What a tangled wwweb we weave...

Thursday, July 21, 2005

cohabitation

This is a true story of 6 strangers passing by chance in the New York City subway system. Otherwise known as the REAL real world. They all lightened my heart in their own special way, so I thought I'd share. And they all happened on THE SAME subway ride:

Encounter 1: The car is silent. Well, as silent as the subway car gets. No one is talking, the doors open, a man who obviously thinks he's Genuwine or someone very similar walks in. He's wearing his iPod. He leans against the door. We all cohabitate in sweet silence for a few seconds before....."Oooh yeah. Baby girl, you know I love ya'. Let me stroke that booty real nice..." or something to that effect. You know what I'm talking about, right? But seriously, at the top of his lungs. In that oblivious way that we do sometimes when we don't realize how quiet our surroundings are, but 3x the volume of that. After a minute or so of this...("I wanna lick that sweet sweet love off yo' salty body, baby.") I realize he's been staring at this sweet little dark skinned girl while he's singing this stuff. I start to feel uncomfortable for her when all of a sudden..."It'll only hurt for a second. Then you'll be cryin' out for moooOOOOOore, suga'.", she starts singing along with him! Both at the top of their lungs. And it doesn't sound good at all! Imagine 2 of the finalists from the WB Superstar, but a capella. This goes on for several minutes..."oooh no no no no no yeaAAAAAAh. Don't nobody have ta know, 'less you wanna tape it? And show yo momma woohooOOOOOOoooo". Then the doors open, she gets out with absolutely no acknowledgement of what just happened from either party. The rest of the car, however is either mouth agape staring at her as she leaves, or pissing themselves with laughter.

Encounter 2: The doors open and in walks a very sweet, slightly frail, very conservatively dressed and soft spoken old-ish woman. Possibly from Iowa, or Kansas. Also enters a couple, that very likely might have been a pimp and ‘ho. He’s all decked out, gold chains, gold teeth, no cane, though, and she’s all tarted up, and they seem to be in the midst of a bit of a tiff.

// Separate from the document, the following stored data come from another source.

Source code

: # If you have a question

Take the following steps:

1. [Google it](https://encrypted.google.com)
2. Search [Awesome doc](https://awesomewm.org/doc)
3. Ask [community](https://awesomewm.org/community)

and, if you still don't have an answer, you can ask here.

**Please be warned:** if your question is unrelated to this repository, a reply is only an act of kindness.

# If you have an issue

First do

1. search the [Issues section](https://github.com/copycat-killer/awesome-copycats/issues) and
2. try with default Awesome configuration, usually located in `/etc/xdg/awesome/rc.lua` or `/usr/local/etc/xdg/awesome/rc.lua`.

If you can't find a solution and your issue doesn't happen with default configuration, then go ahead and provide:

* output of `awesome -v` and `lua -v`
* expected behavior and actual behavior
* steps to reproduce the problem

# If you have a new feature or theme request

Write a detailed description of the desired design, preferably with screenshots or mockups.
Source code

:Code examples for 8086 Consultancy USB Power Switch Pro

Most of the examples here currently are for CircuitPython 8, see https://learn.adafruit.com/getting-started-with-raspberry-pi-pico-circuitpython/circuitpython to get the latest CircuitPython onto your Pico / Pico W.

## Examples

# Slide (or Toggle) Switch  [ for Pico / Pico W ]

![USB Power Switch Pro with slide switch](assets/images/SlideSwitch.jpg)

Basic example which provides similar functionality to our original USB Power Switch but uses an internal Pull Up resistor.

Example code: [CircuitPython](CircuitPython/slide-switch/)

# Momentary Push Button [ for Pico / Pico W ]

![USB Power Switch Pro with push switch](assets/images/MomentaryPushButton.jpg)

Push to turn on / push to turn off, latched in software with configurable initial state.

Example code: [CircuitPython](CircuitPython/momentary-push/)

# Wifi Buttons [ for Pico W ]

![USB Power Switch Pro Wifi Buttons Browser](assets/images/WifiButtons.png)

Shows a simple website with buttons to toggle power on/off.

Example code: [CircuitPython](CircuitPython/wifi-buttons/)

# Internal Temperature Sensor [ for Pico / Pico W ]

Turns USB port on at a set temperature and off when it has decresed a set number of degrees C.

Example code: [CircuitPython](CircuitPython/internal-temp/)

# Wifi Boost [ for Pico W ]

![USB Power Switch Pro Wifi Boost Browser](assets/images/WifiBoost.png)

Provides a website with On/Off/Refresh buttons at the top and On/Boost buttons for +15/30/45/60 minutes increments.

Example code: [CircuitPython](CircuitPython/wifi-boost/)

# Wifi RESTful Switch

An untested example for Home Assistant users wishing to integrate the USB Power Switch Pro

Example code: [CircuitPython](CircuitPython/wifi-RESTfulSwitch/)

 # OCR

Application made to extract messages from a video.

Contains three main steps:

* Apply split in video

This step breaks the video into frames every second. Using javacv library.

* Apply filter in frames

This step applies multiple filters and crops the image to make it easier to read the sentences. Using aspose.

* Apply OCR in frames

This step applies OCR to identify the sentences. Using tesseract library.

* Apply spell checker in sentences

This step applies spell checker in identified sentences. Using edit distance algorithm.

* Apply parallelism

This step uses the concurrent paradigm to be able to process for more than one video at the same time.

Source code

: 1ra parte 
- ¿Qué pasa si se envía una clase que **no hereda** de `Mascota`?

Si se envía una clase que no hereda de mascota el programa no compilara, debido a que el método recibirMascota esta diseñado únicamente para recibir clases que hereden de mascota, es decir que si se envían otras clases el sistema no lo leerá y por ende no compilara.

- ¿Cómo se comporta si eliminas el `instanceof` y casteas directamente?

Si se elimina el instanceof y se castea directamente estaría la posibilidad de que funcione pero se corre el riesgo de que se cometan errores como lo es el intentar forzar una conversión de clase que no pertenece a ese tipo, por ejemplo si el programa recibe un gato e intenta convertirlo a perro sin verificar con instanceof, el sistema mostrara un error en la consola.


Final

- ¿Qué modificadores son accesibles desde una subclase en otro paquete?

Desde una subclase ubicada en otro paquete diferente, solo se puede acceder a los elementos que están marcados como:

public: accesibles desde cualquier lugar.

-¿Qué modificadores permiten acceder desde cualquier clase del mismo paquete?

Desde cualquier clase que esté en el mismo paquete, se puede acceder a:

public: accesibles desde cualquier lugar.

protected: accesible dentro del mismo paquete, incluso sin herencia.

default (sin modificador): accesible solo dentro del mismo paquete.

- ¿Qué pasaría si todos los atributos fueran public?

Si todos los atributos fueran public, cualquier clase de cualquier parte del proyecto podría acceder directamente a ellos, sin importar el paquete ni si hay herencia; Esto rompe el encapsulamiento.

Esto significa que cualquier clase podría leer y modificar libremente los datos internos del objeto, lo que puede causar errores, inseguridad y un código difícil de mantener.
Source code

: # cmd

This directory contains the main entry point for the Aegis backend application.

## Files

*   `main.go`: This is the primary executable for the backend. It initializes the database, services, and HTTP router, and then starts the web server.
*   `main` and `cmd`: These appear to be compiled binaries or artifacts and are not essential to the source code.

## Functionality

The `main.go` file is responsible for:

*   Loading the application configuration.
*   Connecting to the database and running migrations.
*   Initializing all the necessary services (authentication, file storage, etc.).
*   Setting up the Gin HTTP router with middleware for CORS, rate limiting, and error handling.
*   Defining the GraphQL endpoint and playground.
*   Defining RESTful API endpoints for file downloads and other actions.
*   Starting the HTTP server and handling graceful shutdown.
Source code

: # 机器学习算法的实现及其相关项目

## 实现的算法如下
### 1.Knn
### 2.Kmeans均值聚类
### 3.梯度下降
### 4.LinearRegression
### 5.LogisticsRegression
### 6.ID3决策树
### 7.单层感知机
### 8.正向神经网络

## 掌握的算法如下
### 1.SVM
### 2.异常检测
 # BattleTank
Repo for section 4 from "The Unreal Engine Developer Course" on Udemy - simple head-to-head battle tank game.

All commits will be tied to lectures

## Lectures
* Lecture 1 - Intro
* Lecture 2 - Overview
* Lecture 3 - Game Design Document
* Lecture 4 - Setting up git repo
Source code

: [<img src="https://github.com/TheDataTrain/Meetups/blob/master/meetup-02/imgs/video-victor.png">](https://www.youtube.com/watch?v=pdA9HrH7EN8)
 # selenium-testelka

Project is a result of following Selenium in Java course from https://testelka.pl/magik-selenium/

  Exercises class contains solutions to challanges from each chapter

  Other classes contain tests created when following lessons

The old lady is holding on to the same pole as the pimp. She is kind of staring at him, then she leans in and reaches toward him. The following interaction ensues:

Old Lady: Excuse me?
Pimp: (no response)
Old Lady: Excuse me?
Pimp: (acknowledges he’s being spoken to, silently)
Old Lady: (grabbing one of the chains, one with a large medallion hanging from it) Can I take a look at your necklace?
Pimp: (allows this, silently)
'Ho: (looks nervous)
Old Lady: (in wonderment) What is this?
Pimp: It’s Jesus.
Old Lady: (examining further) And are these angels?
Pimp: Yeah.
Old Lady: (as earnestly as anything she’s said in her entire life) It’s beautiful.
Pimp: Thanks.

No more words were shared between these 2.

Encounter 3: (Again, in the vein of obliviously shouting with your iPod in):

This time I’m leaving the subway, walking down the platform and there’s a very large woman singing along with Michael Jackson. “I want to love yoooOOOUUuu, B.I.D….” And I think…B.I.D.?… And again…”I want to luuUUUve you, B.I.D.” and now it’s kind of funny, because she’s yelling. And yelling “B.I.D.” no less, which is obviously wrong. And if she would just pay attention to what she’s about to sing right after that, she might get it. But she doesn’t. So we’re walking along some more, thru the turnstiles…”B.I.D.!” This time a very large woman behind her says “P.Y.T.”, which she doesn’t hear, of course. And goes on,… “B.I.D.”, now the woman kind of yells at her “P.Y.T.!!” Which she does turn around at, but does not process as she’s in her own little MJ world, completely oblivious to the fact that she’s singing a song called “PRETTY YOUNG THING” FOR CHRIST’S SAKE!!! So we are heading up the stairs and she lets it rip again… “B.I.D.!!!” to which the woman behind her slaps her upside the head and yells “P.Y.T.!!!!!” I now run out of the station because, while I know how badly I want to see how this ends, I know that I will end up laughing my ass off, and likely will get beat down by 2 very large women. I do wonder….

Just thought I’d share all the excitement that can happen just riding 5 stops on MTS!!
Comments:
How can you not sing back when such beautiful words are being used to seranade you?

"It'll only hurt for a second. Then you'll be cryin' out for moooOOOOOore, suga'."

Sigh...I didn't know Jude Law rode the subway.
 
that was one of the fucking funniest things i've ever heard...B.I.D.!!!! thanks for that, i needed that laugh, desperately.